People are talking a lot these days about being a missional church. It’s a scary word for many who associate the word “mission” with missionaries: people who show up somewhere and coerce, terrify or bombard a people with evangelical zeal in order to make them convert.
We’re not into that, we UUs. Many of us have been hurt by that. We have been angered and made suspicious by the ways that religious groups and our culture treats our minds, souls and bodies as a mission field for indoctrination so it can sell us things and control us. We’re on edge about it. We’re pushing back: sometimes too hard, sometimes obnoxiously, sometimes in comically hypocritical ways, becoming the very thing we abhorred.
So the word “mission” is fraught. Still, it’s a great word. It’s a word that I hope we can embrace as the marching orders for our future — or if “marching” feels too militaristic to you, then “moving orders.” Mission! It moves. It’s about looking around and seeing where you are in relation to what’s out there around you: seeing where you can connect, help, serve, be in relationship with, learn, and be part of “life more abundant” that gives existence meaning and depth and beautiful intensity. It’s about paying deep attention to your local context not to convert, but to engage with. The Rev. Theresa Cooley said the coolest thing today at a workshop called “Beyond Congregations” — cool because she’s on the UUA staff and her remark swims against the stream of conventional wisdom (but it’s very wise and spot-on for our times). She said, essentially, “I’m not doing this so that more people will call themselves Unitarian Univeralists. That would be nice, but I’m doing this because I want our values to be in the world, having an influence in the world.”

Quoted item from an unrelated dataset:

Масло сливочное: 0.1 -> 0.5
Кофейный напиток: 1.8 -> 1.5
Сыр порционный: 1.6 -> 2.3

So let me tell you what happened this morning.
While my General Assembly roommate and I were sitting in our hotel room in Kentucky talking about Unitarian Universalist issues, she got an e-mail from one of her local clergy colleagues back in Massachusetts — a Catholic priest with whom she has formed a close bond — asking for help. His situation was that his parish has been forbidden to host an event with Father Helmut Schuller, an Austrian “rebel” priest who is advocating for the admission of women and married people to the priesthood. The event is in July and was to be the only New England visit by Father Schuller.
The cardinal had forbidden all the Massachusetts diocese from hosting Schuller, and so this local priest was reaching out to his Unitarian Universalist colleague and friend to ask if her church, one of our historic First Parish congregations, would host the event. Without a moment of hesitation, my friend dictated this response to Siri: “We would be honored to help with this. We will be undergoing some minor construction in the Parish Hall but the church will be open.” A few minutes later she thought to add, “The building is not air-conditioned.”
Within an hour, my friend had a slew of e-mails from church leaders with thumbs up messages. This is a congregation that values putting their values into practice over engaging in lengthy processing. That’s missional.
All of these years I have been watching my friend do what she does and make it look easy, which is to build local relationships, be interested in her town, think creatively about where the food pantry might go when it lost its home in the basement of the Methodist church, join the local artist’s guild, connect with the farmer’s market, make the lunch for and host the monthly gatherings of the UU Christian Ministers and work really hard with her congregation to shift their consciousness and practices from preservation, caution and lots of fairly anxious processing to permission, creativity and freedom. Also forgiveness, because you have to get good at apologizing, forgiving and moving on when you want to become a vibrant, missional church.
The little inter-generational theatre group that was originally part of the RE program and then became an independent non-profit, used to use the parish hall and then close down their production and that was that. With encouragement, they eventually made a gift to the church: something they would purchase that they thought the church needed. With more encouragement, they began to make a financial contribution to the church. First $1,000. Then $1,200. Then $1,500 to the operating budget and to thus the mission of the church. Perhaps not surprisingly, the theatre group also began to connect to the ministry of the church, donating tickets to the food pantry to share the nourishment of the arts to go with canned goods and non-perishables that people were picking up. That’s missional church . It breaks down silos and separations and finds ways to offer mutual support. It doesn’t fret about how much money “that” will cost, it asks how much more meaning “that” will generate. Most money fears around shifting to a more missional way of being church aren’t warranted, anyway: by the time a missional congregation gets to the point of deciding to spend money, they have already made serious internal and emotional investments and are thrilled to be funding their calling with actual dollars. The spiritual investment happens first.
Six years ago, when this minister started, this was a troubled congregation with twelve people attending Sunday services. Today they have double the official membership and seventy-five at a typical Sunday service. But more importantly, people in the community see the congregation as a place that matters. That’s mission. If the building disappeared, there would not only be a hole in the landscape, but a loss to the community.
I very much look forward to sweating it out with the Rev. Rali Weaver and the missional congregation of First Parish in Dedham, her priest colleague and his supportive parish, and the community of UUs, Catholics and other neighbors in faith to hear Father Helmut Schuller on July 17.